Mostly, of course, because of that line from You’ve Got Mail, in which Meg Ryan tells her mysterious Internet friend in an email that Joni Mitchell’s “River” isn’t properly a Christmas song, but she thinks of it that way, and it always makes her miss her mother, who died years earlier. I love Joni Mitchell’s version, but Rosie’s voice is a perfect match for a soulful cover. As a kid, I could never fathom how Christmas could be melancholy. I still am happy at Christmas, but now I get how sometimes, you just aren’t ready to be merry on cue: “It’s coming on Christmas / They’re cutting down trees / They’re putting up reindeer / And singing songs of joy and peace / Oh I wish I had a river I could skate away on.”
10.
John Legend and Stephen Colbert — “Nutmeg”
One fateful Thanksgiving in 2008, Tom and I found ourselves back at our hotel room, flipping channels (they have cable, a rare luxury for us) to find something to watch before bed. And behold, an angel appeared in the form of Stephen Colbert, whose A Colbert Christmas! special was airing.
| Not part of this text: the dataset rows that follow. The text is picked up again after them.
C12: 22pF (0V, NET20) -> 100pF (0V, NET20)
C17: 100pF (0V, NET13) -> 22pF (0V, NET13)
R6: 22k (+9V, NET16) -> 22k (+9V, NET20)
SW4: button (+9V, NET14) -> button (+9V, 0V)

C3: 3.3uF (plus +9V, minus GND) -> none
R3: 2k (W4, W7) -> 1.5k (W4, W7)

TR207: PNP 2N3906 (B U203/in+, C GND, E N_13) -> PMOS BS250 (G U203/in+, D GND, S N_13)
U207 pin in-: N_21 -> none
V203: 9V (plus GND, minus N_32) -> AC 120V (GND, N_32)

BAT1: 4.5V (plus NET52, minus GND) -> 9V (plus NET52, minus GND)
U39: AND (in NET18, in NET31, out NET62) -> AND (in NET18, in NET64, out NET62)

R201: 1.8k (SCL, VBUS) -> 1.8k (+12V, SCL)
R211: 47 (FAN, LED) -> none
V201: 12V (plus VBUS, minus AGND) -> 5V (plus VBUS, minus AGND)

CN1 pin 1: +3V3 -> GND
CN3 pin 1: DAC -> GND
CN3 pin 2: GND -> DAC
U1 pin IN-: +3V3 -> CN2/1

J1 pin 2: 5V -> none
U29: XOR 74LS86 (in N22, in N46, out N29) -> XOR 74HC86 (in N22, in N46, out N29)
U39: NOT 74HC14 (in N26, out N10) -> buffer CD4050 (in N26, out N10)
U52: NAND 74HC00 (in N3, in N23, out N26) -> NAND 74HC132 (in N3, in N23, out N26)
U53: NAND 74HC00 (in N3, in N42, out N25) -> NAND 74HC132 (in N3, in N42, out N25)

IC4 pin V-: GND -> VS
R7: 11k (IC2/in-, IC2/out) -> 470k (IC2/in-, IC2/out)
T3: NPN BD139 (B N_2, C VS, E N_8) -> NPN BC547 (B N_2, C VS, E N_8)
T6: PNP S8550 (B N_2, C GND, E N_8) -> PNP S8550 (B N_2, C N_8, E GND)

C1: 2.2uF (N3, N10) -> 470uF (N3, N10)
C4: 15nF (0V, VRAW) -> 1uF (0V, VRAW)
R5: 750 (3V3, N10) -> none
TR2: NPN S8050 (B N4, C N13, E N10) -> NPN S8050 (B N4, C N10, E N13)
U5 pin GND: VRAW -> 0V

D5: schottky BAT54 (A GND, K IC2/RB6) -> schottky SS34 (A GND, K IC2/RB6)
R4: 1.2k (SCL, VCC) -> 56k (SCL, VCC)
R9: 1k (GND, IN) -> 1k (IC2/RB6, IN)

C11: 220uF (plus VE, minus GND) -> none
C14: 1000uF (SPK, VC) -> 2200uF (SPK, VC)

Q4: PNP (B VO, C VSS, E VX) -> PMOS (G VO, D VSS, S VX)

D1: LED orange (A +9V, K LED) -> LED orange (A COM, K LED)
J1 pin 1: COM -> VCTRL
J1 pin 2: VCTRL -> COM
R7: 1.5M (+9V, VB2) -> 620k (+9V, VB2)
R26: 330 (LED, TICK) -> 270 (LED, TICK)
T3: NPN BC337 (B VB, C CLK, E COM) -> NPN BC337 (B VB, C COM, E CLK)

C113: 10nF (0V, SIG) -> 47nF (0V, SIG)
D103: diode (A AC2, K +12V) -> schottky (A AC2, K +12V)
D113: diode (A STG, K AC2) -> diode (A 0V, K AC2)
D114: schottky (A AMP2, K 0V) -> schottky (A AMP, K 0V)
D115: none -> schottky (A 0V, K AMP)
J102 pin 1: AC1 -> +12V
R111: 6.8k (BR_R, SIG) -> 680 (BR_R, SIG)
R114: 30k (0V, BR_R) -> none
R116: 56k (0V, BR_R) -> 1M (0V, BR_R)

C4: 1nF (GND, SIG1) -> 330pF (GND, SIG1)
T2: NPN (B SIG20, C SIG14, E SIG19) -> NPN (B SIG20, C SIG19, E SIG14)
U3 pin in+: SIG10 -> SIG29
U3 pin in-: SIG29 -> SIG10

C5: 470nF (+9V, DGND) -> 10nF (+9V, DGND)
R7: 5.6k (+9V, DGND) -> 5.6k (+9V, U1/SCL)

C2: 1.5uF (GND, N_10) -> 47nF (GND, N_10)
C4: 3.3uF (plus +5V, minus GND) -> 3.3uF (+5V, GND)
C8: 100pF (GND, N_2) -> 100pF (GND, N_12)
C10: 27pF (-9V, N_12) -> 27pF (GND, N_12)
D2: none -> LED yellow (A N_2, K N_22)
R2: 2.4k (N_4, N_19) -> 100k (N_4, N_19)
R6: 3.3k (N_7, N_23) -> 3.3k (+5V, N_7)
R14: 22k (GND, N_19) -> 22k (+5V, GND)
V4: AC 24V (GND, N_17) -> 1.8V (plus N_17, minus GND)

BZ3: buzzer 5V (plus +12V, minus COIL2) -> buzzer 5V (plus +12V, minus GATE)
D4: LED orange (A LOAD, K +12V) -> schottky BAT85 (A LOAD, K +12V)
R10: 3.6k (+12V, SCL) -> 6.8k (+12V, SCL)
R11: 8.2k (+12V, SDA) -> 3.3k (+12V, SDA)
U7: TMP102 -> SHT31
We chuckled our way through all of its twee and irreverence, but the standout was certainly John Legend singing about nutmeg, except totally not about nutmeg. Now we sing it whenever I put nutmeg in something. Or sometimes just because it’s awesome.
11.
Bob Dylan — “Must Be Santa”
Okay, world: I have no idea what to make of this song. Do you? I have gone back and forth on it since I first heard it, when Tom popped it on during one of our annual post-Thanksgiving road trips from Virginia back to our home in Brooklyn. I sat gaping in the back seat, and without the music video to shed a little light. But just a little. Has Bob Dylan finally gone nuts? Is he just trolling us all? You decide.
12.
The Killers – “Joseph, Better You Than Me”
The Killers have written a few excellent, overly catchy Christmas spoof songs (including the immortal “Don’t Shoot Me, Santa”), but this one includes a guest appearance from, of all people, Elton John (!). It’s a little irreverent, but actually, once you get to the soaring chorus bits, it starts getting real orthodox, real fast, and actually winds up singing to Jesus himself. Joseph sometimes gets short shrift in the Christmas story. This song gets it.
13.
Over the Rhine — “New Redemption Song”
I cheated a little and saved this for the end, because this year feels like one where we definitely—all of us—need a new redemption song, and Karin Bergquist’s voice is the one that can sing the prayer best: “Lord, we need a new redemption song / Lord, we’ve tried, it just seems to come out wrong / Won’t You help us please, help us just to sing along / A new redemption song, a new redemption song.” I think we ought to make this the Christmas song we all sing this year. Don’t you?